Initially, when we looked at all F-150 sales data, including outliers like extremely expensive custom trucks or very low-priced salvage vehicles, our best models could predict prices with an average error of about 7,300 dollars While this was decent, we knew we could do better. We then refined our approach by focusing on the most representative F-150s - those priced within one standard deviation of the average price. This means we concentrated on your "bread and butter" inventory, excluding the extreme outliers that could skew our predictions. This approach proved much more successful.
Using this focused dataset, our best model can now predict F-150 prices with an average error of about 4,050 dollars. To put this in perspective, if a truck's actual market value is 30,000 dollars, our model would typically predict somewhere between 25,950 and 34,050 dollars. This is about 80% more accurate than traditional pricing methods.
Some interesting insights from our analysis:
The truck's age and odometer reading are the strongest price indicators Regional market differences significantly impact prices, with some areas commanding higher prices than others Interestingly, transmission type (automatic vs. manual) had no significant impact on price Vehicle condition, ranging from "fair" to "like new," plays a substantial role in pricing The number of cylinders (6 vs. 8) affects value Paint color does influence price, though less dramatically than other factors
We've developed a user-friendly calculator mockup for you to review. If we were to build this for you it would be a too that your team can use to quickly estimate F-150 prices based on these findings. You can review the simple and more robust options here: simple robust. This tool takes into account all the important factors we discovered and should help you price vehicles more competitively and consistently across your dealership.

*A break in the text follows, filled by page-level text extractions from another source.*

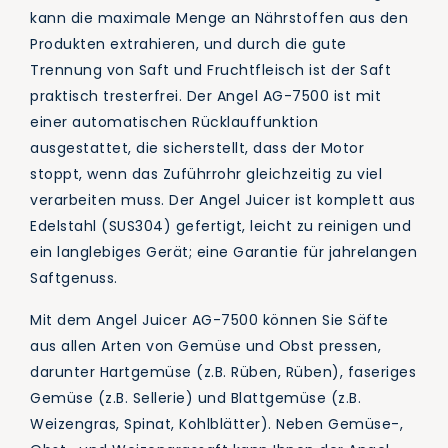
kann die maximale Menge an Nährstoffen aus den
Produkten extrahieren, und durch die gute
Trennung von Saft und Fruchtfleisch ist der Saft
praktisch tresterfrei. Der Angel AG-7500 ist mit
einer automatischen Rücklauffunktion
ausgestattet, die sicherstellt, dass der Motor
stoppt, wenn das Zuführrohr gleichzeitig zu viel
verarbeiten muss. Der Angel Juicer ist komplett aus
Edelstahl (SUS304) gefertigt, leicht zu reinigen und
ein langlebiges Gerät; eine Garantie für jahrelangen
Saftgenuss.
Mit dem Angel Juicer AG-7500 können Sie Säfte
aus allen Arten von Gemüse und Obst pressen,
darunter Hartgemüse (z.B. Rüben, Rüben), faseriges
Gemüse (z.B. Sellerie) und Blattgemüse (z.B.
Weizengras, Spinat, Kohlblätter). Neben Gemüse-,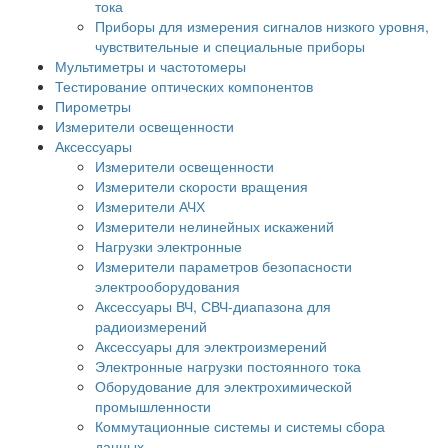
тока
Приборы для измерения сигналов низкого уровня,
чувствительные и специальные приборы
Мультиметры и частотомеры
Тестирование оптических компонентов
Пирометры
Измерители освещенности
Аксессуары
Измерители освещенности
Измерители скорости вращения
Измерители АЧХ
Измерители нелинейных искажений
Нагрузки электронные
Измерители параметров безопасности
электрооборудования
Аксессуары ВЧ, СВЧ-диапазона для
радиоизмерений
Аксессуары для электроизмерений
Электронные нагрузки постоянного тока
Оборудование для электрохимической
промышленности
Коммутационные системы и системы сбора
данных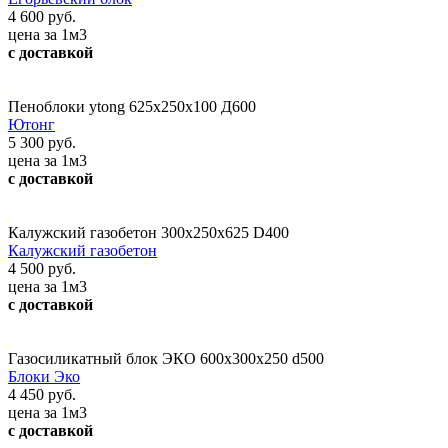
4 600 руб.
цена за 1м3
с доставкой
Пеноблоки ytong 625х250х100 Д600
Ютонг
5 300 руб.
цена за 1м3
с доставкой
Калужский газобетон 300х250х625 D400
Калужский газобетон
4 500 руб.
цена за 1м3
с доставкой
Газосиликатный блок ЭКО 600х300х250 d500
Блоки Эко
4 450 руб.
цена за 1м3
с доставкой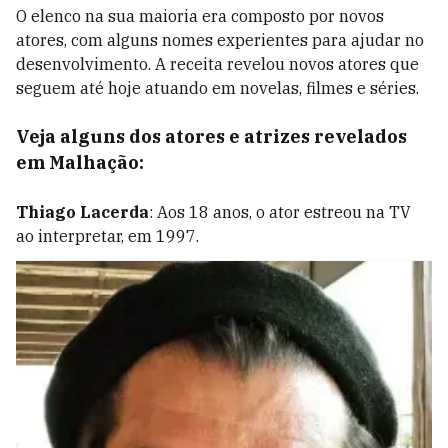
O elenco na sua maioria era composto por novos
atores, com alguns nomes experientes para ajudar no
desenvolvimento. A receita revelou novos atores que
seguem até hoje atuando em novelas, filmes e s
éries
.
Veja alguns dos atores e atrizes revelados
em Malhação:
Thiago Lacerda
: Aos 18 anos, o ator estreou na TV
ao interpretar, em 1997.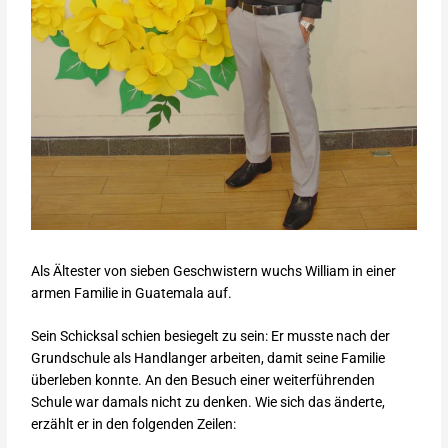
Als Ältester von sieben Geschwistern wuchs William in einer
armen Familie in Guatemala auf.
Sein Schicksal schien besiegelt zu sein: Er musste nach der
Grundschule als Handlanger arbeiten, damit seine Familie
überleben konnte. An den Besuch einer weiterführenden
Schule war damals nicht zu denken. Wie sich das änderte,
erzählt er in den folgenden Zeilen: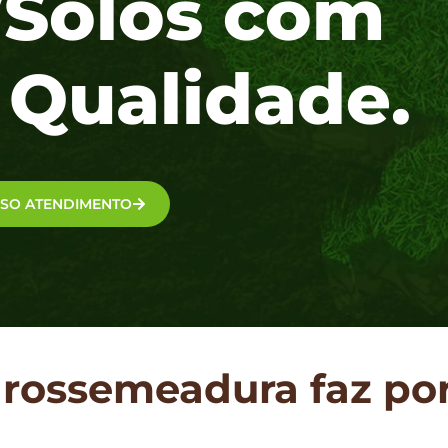
/Solos com
 Qualidade.
SSO ATENDIMENTO
drossemeadura faz po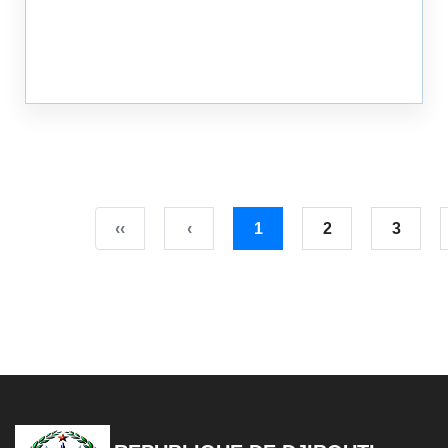
‹‹
‹
1
2
3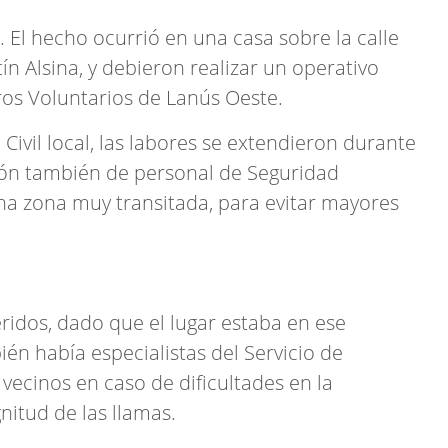
 El hecho ocurrió en una casa sobre la calle
tín Alsina, y debieron realizar un operativo
os Voluntarios de Lanús Oeste.
ivil local, las labores se extendieron durante
ción también de personal de Seguridad
una zona muy transitada, para evitar mayores
eridos, dado que el lugar estaba en ese
n había especialistas del Servicio de
vecinos en caso de dificultades en la
nitud de las llamas.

Would you like us to finalize this feature build and schedule a demonstration of the pricing calculator for your team?
Best regards, Carlos Munoz Kampff
P.S. Remember that while this model is quite accurate for typical F-150s, you might want to do additional research when pricing particularly unique or modified trucks, as these fall outside our model's most accurate prediction range.

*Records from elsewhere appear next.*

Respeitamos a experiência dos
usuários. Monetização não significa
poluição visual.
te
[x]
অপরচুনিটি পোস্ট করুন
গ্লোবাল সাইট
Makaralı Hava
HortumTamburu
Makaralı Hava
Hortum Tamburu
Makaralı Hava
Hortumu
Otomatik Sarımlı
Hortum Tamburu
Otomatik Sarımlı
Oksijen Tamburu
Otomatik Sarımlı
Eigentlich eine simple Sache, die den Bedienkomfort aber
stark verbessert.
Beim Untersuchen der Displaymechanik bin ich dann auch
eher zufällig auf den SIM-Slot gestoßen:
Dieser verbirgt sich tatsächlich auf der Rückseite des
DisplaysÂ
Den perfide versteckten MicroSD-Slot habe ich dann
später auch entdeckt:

P.S2. See attached our recommendations for next steps.
Recommendations
To derive the most value from this effort I propose that we use the Lasso model (or even a simplified version of it with the top 20 coefficients) to help the sales represntatives calculate the potential value of a Ford F-150 as the seller arrives on the lot.
Fine tuning and further experimentation We think we've got some good results but we can experiment with other models and deeper feature selection to get a more accurate result from the predictions.
Ford F-150 price calculator¶
Follow this link to see a mokup price calculator. If we use the last simplified version of the Lasso estimator the car dealership representative can simply enter 6 values in the user interface and get a prediction about the price the car can be sold for.
You can see a mockup of this feature here: https://claude.site/artifacts/f542a4e9-bc37-4d44-a42a-dd423ac3e46c
Alternatively, if they wanted a more accurate model the form could have these 11 features: https://claude.site/artifacts/4ec68155-53e2-41ee-bbd2-02b1e7faa778
Please note that these are mockups and not yet connected to a calculating backend.